CSS revoca multa millonaria: ¿Quién protege a los repartidores?

De Un Plumazo: Junta Directiva de la Caja de Seguro Social borra multa a empresa y deja desamparados a miles de panameños y extranjeros

La reciente decisión de la Junta Directiva de la Caja de Seguro Social (CSS) de revocar una multa superior a los ocho millones de dólares impuesta a una plataforma digital de reparto trasciende el ámbito jurídico y administrativo. Más allá de los tecnicismos legales y las interpretaciones sobre la existencia o no de una relación laboral, el verdadero debate debe centrarse en una pregunta profundamente humana y social: ¿quién protege a los miles de trabajadores que todos los días recorren nuestras calles llevando comida, medicamentos y productos hasta nuestros hogares?

La resolución sostiene que los repartidores tienen libertad para decidir cuándo conectarse, cuánto tiempo trabajar y cómo organizar sus jornadas, características que, según la CSS, los convierten en trabajadores independientes. Sin embargo, la realidad cotidiana suele ser más compleja que cualquier documento legal.

Detrás de cada motocicleta que vemos bajo el sol abrasador, la lluvia torrencial o el tráfico caótico de nuestras ciudades, hay hombres y mujeres que dependen de esa actividad para sostener a sus familias. Muchos son panameños que luchan por llevar el sustento a sus hogares; otros son extranjeros que encontraron en estas plataformas una oportunidad para sobrevivir y aportar a la economía nacional. Todos tienen algo en común: están expuestos diariamente a accidentes, enfermedades, incapacidad temporal y a la incertidumbre de un futuro sin protección social.

La decisión de eliminar una multa de más de ocho millones de dólares puede representar una victoria para una empresa. Pero para miles de repartidores deja abierta una interrogante inquietante: si no son trabajadores, entonces quién responde cuando sufren un accidente? Quién cubre una incapacidad? Quién garantiza una jubilación digna después de años de trabajo? Quién protege a sus familias cuando ocurre una tragedia?

La Caja de Seguro Social nació precisamente para proteger a quienes, mediante su esfuerzo diario, contribuyen al desarrollo del país. Su misión histórica no ha sido únicamente administrar cuotas, sino garantizar un sistema de protección para los más vulnerables frente a los riesgos de la vida laboral.

Por ello, preocupa que una institución creada para velar por la seguridad social parezca priorizar una interpretación legal sobre una realidad social que crece a pasos agigantados.

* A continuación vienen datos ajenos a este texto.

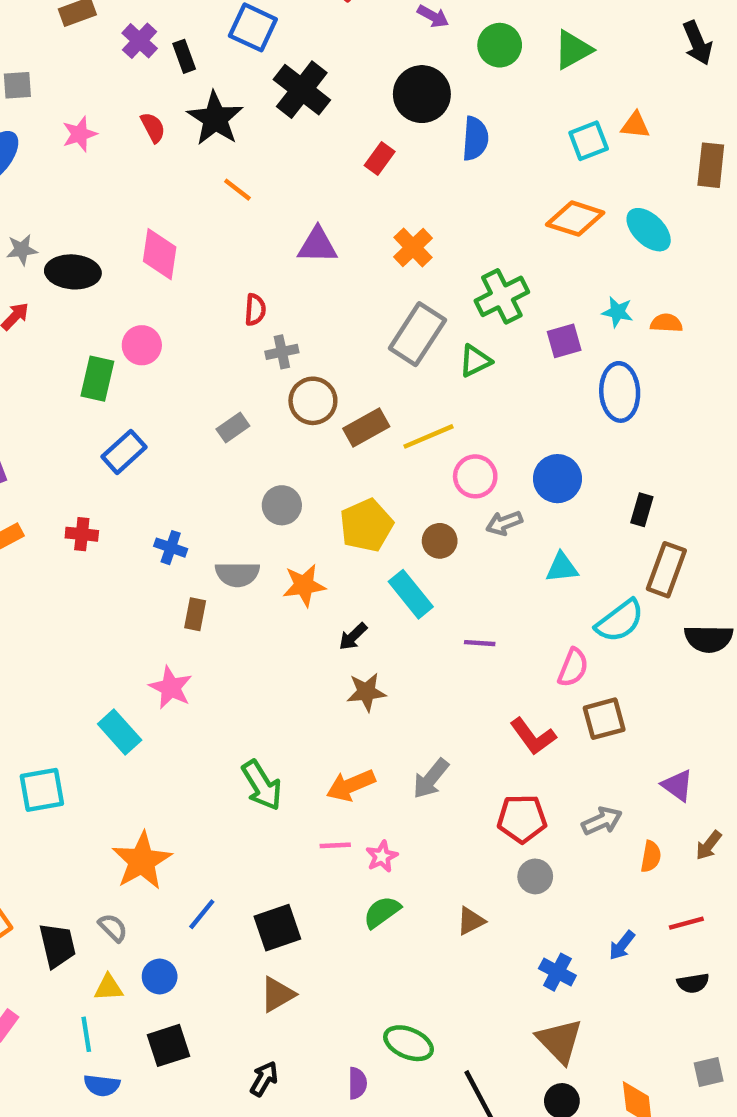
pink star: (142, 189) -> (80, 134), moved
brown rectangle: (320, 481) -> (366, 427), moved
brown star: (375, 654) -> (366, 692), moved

El fenómeno de las plataformas digitales no es exclusivo de Panamá. En numerosos países del mundo, gobiernos, tribunales y organismos internacionales han debatido durante años cómo equilibrar la innovación tecnológica con la protección de los derechos laborales. El desafío consiste en encontrar fórmulas modernas que permitan el crecimiento económico sin sacrificar la dignidad humana.

La discusión no debe reducirse a si existe o no subordinación jurídica. La verdadera discusión es si una sociedad puede permitirse que miles de personas generen riqueza, presten servicios esenciales y, al mismo tiempo, permanezcan fuera de cualquier red de protección social.

Porque cuando un repartidor sufre un accidente, no es la plataforma la que suele cargar con las consecuencias. Es la familia. Es el sistema público de salud. Es la comunidad. Es la sociedad entera.

La tecnología llegó para quedarse. Las plataformas digitales son parte de la nueva economía y han generado oportunidades valiosas para miles de personas. Pero el progreso no puede construirse sobre la ausencia de derechos básicos ni sobre vacíos que terminan trasladando los costos sociales a los más débiles.

Hoy la multa desapareció.

Lo que no desaparece es la responsabilidad moral de responder una pregunta que sigue sin respuesta:

Si estos miles de trabajadores no tienen derecho a la protección de la Caja de Seguro Social, entonces quién los protegerá cuando más lo necesiten?

Esa es la verdadera deuda pendiente de Panamá.

Y esa deuda no se puede borrar de un plumazo.